From the moment we stepped on the El Nido bound plane in Cebu, I knew El Nido was going to be a pretty special place. Check out this video made by Toast City Productions to see why:
There are many ways to get to El Nido. One way is to take a flight to Puerto Princesa and then get a bus for 6 hours to El Nido. This actually sounds more daunting than it is. Another way is to fly from Manila or Cebu. At 4,500PHP for the flight ticket, this way may be slightly more expensive, but it cuts out a lot of travel time and is an experience in itself.
Knowing our time in the Philippines was limited, we chose to fly and we’re so glad we did!
The only airline that flies to/from El Nido is Air Swift, and flight days and times are limited. From Cebu the flight should only take an hour and 45 minutes. However, as the plane only seats about 50 passengers (it felt tiny!) if everyone is ready to board on time (or early) there is a good chance the plane can depart early, like ours did.
I actually couldn’t recommend flying with Air Swift enough. We got a nice little meal set while we were waiting to board the plane at the gate in Cebu airport, and everything from start to finish with them seemed to run very smoothly. All I would say is that because the plane is considerably smaller than a “normal” plane, any turbulence felt seems to be quite exaggerated!
Now, flying into El Nido is an experience in itself for many reasons. The first being you have a spectacular view of all the surrounding islands on the way in. The second is El Nido airport. I’ve never seen an airport like it. We were the only plane there, and we were greeted with people singing to us. The arrivals “lounge” had drinks and snacks waiting for us. Really, I’ve never seen anything like it.
After collecting our bag from the baggage reclaim table, we hopped in a tuk tuk to take us to our accommodation, Dorimtels.ph. Dorimtels.ph is located about a ten minute tuk tuk ride from the town proper.
What to in El Nido
Now, as we found out, this can depend on the weather. We travelled in August which appeared to be peak rainy season! Despite not doing everything available, we didn’t feel like we missed out and the weather added to our experience!
The night of our arrival we stayed pretty close to our accommodation. We found a delicious pizza joint and attempted to eat a large one… each. Clearly our eyes were bigger than our belly!
Keen to do some exploring, we rented a scooter the next day and made our way to Nacpan Beach. The ride to the beach was nice and pretty chilled, however, due to the intermittent rain some of the roads were very slippery. If you’re not a confident bike rider I highly recommend hopping on the back of someone’s who is (like I did!). Also, if the roads (if you can even call them that) are slippery, if could be worth getting a slightly bigger bike as our scooter wasn’t a massive fan of the puddles (especially the one we fell in!).
Nacpan Beach, was beautiful and, despite the rain, the sea was so warm.
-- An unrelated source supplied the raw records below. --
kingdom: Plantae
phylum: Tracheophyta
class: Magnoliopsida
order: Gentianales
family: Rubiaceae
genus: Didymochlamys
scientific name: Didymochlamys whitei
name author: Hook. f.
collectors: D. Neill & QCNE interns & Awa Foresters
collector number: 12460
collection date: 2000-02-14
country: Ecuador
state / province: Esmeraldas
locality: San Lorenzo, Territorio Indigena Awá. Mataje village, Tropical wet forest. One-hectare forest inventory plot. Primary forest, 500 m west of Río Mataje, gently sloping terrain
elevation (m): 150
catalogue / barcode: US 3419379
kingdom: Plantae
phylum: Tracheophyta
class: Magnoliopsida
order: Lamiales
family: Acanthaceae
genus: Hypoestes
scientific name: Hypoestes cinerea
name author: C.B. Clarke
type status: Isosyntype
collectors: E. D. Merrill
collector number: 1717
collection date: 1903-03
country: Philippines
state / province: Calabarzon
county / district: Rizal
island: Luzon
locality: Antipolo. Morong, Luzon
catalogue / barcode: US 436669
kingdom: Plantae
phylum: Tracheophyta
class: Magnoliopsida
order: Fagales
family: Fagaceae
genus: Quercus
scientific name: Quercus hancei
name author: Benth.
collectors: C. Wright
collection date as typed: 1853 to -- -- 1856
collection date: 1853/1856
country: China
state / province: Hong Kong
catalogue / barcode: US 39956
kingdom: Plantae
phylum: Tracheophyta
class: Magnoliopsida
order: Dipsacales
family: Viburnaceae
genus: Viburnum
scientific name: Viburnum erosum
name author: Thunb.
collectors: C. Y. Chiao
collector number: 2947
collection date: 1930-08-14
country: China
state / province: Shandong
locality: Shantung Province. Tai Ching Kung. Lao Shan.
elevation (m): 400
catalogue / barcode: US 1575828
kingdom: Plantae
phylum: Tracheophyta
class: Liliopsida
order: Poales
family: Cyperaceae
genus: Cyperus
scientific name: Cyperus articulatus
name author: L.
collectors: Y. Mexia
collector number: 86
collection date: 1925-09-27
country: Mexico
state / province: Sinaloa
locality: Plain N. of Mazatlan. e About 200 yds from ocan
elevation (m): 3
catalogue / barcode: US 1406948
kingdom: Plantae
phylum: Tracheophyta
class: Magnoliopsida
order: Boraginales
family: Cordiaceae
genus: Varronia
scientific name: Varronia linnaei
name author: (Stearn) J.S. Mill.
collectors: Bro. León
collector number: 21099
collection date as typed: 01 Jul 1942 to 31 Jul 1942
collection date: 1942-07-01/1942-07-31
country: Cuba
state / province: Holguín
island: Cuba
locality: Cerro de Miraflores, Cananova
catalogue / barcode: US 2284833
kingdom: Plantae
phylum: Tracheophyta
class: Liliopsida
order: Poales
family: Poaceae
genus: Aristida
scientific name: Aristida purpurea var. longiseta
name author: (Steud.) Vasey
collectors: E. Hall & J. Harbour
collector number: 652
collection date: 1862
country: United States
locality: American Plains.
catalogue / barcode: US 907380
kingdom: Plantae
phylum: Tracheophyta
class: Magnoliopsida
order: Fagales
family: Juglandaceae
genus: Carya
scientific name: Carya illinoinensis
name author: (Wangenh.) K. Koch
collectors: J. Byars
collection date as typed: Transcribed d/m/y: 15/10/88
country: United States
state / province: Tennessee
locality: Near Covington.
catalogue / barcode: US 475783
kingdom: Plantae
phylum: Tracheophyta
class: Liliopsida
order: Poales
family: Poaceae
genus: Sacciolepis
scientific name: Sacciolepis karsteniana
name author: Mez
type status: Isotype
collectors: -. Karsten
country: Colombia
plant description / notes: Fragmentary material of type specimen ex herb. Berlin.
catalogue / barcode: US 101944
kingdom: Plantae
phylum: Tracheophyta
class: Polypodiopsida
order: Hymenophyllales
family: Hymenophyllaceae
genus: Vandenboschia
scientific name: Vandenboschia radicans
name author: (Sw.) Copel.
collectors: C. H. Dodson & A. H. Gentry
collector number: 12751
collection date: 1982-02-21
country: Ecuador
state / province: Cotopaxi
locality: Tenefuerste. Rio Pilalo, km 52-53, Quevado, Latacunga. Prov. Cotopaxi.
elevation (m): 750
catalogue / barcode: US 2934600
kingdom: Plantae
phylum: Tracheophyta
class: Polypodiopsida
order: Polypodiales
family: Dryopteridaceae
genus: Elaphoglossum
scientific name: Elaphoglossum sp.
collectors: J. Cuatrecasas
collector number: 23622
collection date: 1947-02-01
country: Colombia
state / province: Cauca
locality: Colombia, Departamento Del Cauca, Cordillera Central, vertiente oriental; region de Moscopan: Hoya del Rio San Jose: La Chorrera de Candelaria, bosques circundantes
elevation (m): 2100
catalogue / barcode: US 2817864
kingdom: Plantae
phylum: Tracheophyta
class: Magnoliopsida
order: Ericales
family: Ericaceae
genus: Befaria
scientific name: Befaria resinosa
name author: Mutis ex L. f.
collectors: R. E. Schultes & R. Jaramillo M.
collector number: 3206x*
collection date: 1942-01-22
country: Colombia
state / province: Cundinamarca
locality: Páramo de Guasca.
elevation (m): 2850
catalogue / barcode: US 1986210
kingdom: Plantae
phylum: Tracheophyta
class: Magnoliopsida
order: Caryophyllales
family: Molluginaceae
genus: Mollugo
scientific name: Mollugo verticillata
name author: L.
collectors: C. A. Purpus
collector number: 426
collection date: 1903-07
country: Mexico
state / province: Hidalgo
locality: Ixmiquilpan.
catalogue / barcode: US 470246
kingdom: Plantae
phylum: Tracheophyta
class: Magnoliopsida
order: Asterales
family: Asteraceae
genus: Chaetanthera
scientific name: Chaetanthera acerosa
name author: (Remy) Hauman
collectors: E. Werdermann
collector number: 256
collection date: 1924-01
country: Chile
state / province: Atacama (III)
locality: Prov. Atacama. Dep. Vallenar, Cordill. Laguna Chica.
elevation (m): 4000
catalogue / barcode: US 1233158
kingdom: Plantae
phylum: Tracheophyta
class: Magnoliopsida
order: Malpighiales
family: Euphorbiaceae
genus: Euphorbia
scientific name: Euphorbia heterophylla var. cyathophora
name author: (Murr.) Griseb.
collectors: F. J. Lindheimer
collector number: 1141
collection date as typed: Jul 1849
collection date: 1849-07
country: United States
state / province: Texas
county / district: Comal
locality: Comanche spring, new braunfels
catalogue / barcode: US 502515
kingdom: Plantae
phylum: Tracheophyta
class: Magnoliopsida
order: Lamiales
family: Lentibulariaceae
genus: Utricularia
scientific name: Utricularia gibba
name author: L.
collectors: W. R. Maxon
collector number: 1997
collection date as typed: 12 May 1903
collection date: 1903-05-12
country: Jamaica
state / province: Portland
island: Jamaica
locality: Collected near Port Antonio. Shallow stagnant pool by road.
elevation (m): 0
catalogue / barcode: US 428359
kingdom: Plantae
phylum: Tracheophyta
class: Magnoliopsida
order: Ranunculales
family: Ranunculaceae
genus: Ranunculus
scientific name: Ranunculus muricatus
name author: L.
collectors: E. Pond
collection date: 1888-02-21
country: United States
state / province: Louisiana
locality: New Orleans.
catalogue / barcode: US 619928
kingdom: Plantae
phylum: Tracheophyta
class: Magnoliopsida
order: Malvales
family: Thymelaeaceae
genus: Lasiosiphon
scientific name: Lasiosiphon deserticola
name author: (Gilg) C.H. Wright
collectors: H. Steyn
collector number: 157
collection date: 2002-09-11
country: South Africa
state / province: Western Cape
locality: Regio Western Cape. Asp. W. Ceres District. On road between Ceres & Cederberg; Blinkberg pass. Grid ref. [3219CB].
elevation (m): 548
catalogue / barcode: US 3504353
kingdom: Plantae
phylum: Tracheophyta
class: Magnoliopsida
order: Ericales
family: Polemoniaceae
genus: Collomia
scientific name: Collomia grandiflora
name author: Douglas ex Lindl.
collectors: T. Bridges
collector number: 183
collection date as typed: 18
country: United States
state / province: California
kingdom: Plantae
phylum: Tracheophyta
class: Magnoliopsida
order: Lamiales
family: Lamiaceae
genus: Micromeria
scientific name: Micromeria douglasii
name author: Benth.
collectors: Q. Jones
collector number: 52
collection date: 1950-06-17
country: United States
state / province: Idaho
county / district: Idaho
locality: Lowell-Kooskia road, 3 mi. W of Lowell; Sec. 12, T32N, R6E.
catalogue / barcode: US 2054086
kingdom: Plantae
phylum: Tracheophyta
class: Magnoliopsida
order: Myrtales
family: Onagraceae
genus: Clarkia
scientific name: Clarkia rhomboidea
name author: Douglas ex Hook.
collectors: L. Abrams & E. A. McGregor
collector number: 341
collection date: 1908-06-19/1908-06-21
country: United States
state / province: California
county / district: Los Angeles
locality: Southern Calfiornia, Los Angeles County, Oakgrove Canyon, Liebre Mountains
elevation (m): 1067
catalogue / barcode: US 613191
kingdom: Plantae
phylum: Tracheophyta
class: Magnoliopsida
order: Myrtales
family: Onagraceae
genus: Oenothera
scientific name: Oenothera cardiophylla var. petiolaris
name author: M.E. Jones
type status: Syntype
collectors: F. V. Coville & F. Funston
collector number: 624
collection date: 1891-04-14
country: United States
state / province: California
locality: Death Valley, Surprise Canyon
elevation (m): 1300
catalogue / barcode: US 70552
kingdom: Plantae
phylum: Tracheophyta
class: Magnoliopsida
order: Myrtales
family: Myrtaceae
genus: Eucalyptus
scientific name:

We had a bite to eat at a little snack stop on the beach secretly hoping the rain would stop. Actually, it did… for a bit. If you walk along the beach there is a view point where you can see the beach from above, which is highly worth walking up to. While we were up there, it started pouring again. We took shelter behind a boat before giving in and deciding to ride back to our accommodation.
As we were riding back, the weather started to die down. Not wanting to be defeated we decided to venture a little further up the road rather than head straight back to our accommodation. Such a good decision! The roads were so quiet and we got to see so much of the island. We even came across beaches with nobody else on. Nacpan beach was beautiful and all, but it wasn’t particularly quiet – especially for an exceptionally wet day!
We stumbled across one beach called, Bulang Beach. It was beautiful and we were the only two people on it. The sea was warm, super calm and pretty shallow. Harry walked so far out! But there are beaches all along the coast.
After a day of riding around, we rode home in the rain (heavy, heavy rain) and trying desperately to make it back before the sun went down completely. We succeeded but it was all Harry’s doing. I just sat on the back trying to shield my face from the rain (it was surprisingly sharp!).
*Tip – During rainy season especially, the beaches on East Coast were significantly calmer than the ones on the West Coast due to the wind. *
Spend Time on the East Coast
As mentioned above, the beaches along the East coast were significantly calmer than the ones on the West when we travelled in August. Not only that, they were also significantly quieter. If you’re looking to escape the crowds then heading east is the way to do so. And not just for a couple of hours, I highly recommend spending a couple of nights there… minimum! We only headed into El Nido town proper a couple of times, but it gave me a similar type of vibe that I got from Koh Phi Phi in Thailand (read about that here), just on a much smaller scale.
We spent three incredible nights at Tapik Beach Park Guest House which you can read about in an upcoming post.
Island Hopping Tours
Of course, El Nido is famous for it’s surrounding islands and you could easily spend a week doing a variety of island hopping tours. Unfortunately, we didn’t get doing any of the main island hopping tours (offered from departure from El Nido town proper) partly due to the weather and partly due to the timing of our trip. However, we did do an island hopping tour departing from Tapik Beach Park.